> Exercise description
In the transcript below, what two categories of visibility does Andrew Petrisin describe?

> Text section
Blythe Brumleve: 7:27

Andrew, with a lot of the intricacies that Peter just mentioned. There was one key caveat that we were talking about ahead of time. Could you kind of dive into that key caveat of what's preventing true visibility?

Andrew Petrisin: 7:39

Yeah, I'd be happy to, Because I tend to see this problem and we talk a lot about the technology and for me technology is really the how. How am I sharing information with you? How are you sharing it with me? But, as kind of Peter alluded to, I actually think the core challenge is really around what is the incentive structure and is there trust between parties? That's the kind of dog and the technology and that's the why. And the technology, I think, to me tends to be the tail.

Andrew Petrisin: 8:08

As I think about visibility and you are all interested in when is my cargo going to get to the next location. There's really a function of where is it now and what is the kind of aggregate of what's happening around it. And I tend to think about that in two categories. I think about it as vertical visibility, so information between your trading partners, where's your cargo and horizontal visibility, so what are your competitors doing and how does that impact you. Why is horizontal visibility important?

> Stored data

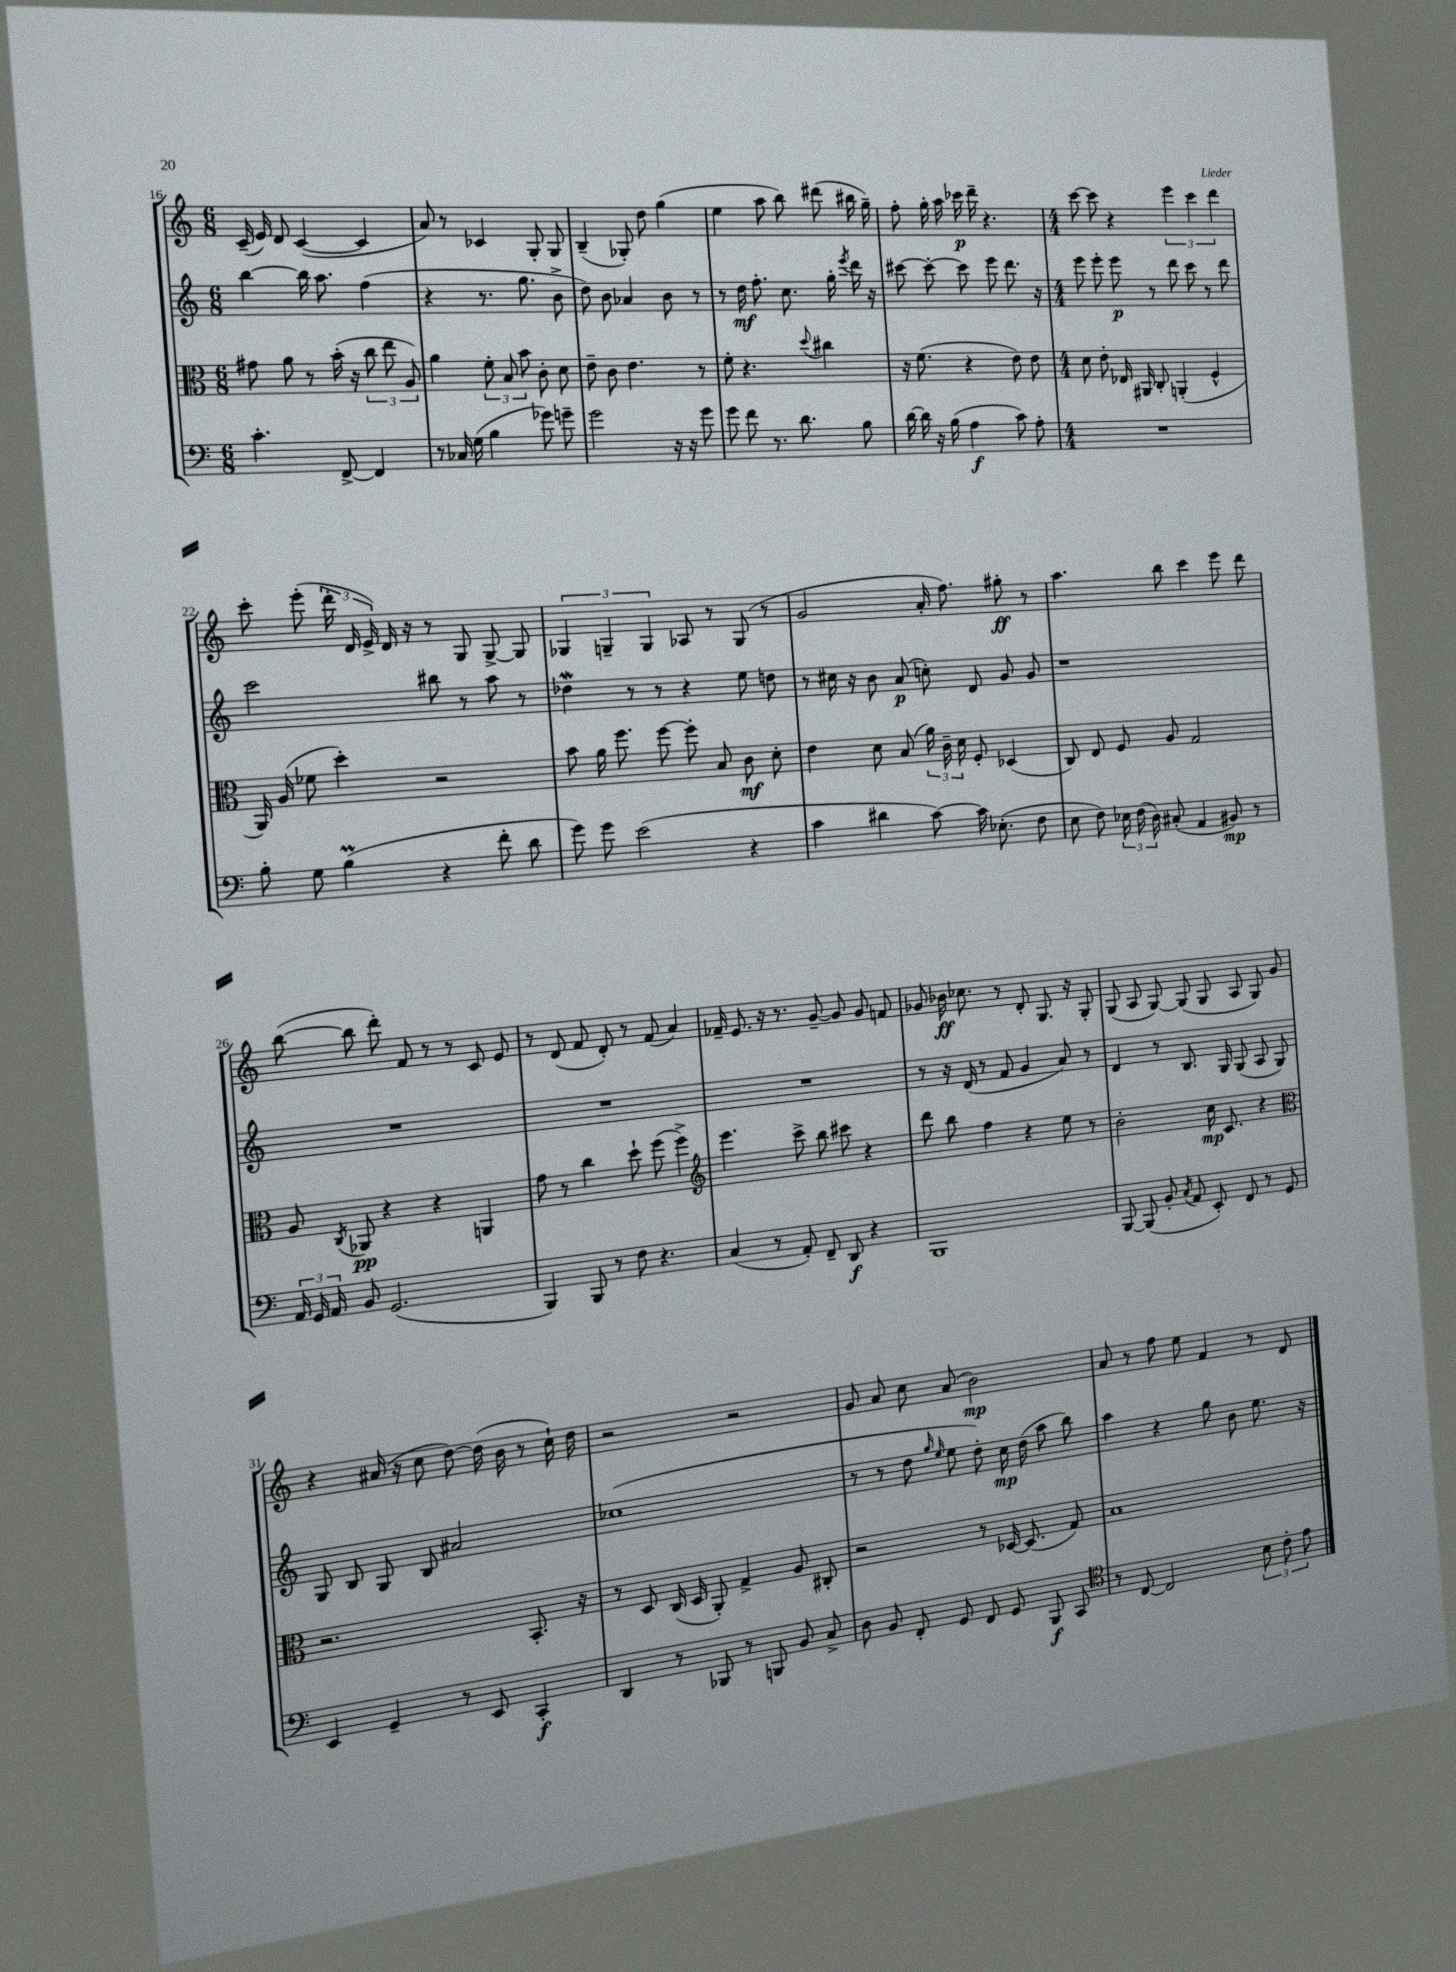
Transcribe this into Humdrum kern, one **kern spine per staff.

> Solution for this task
Vertical visibility (information between trading partners) and horizontal visibility (what competitors are doing and how that affects you).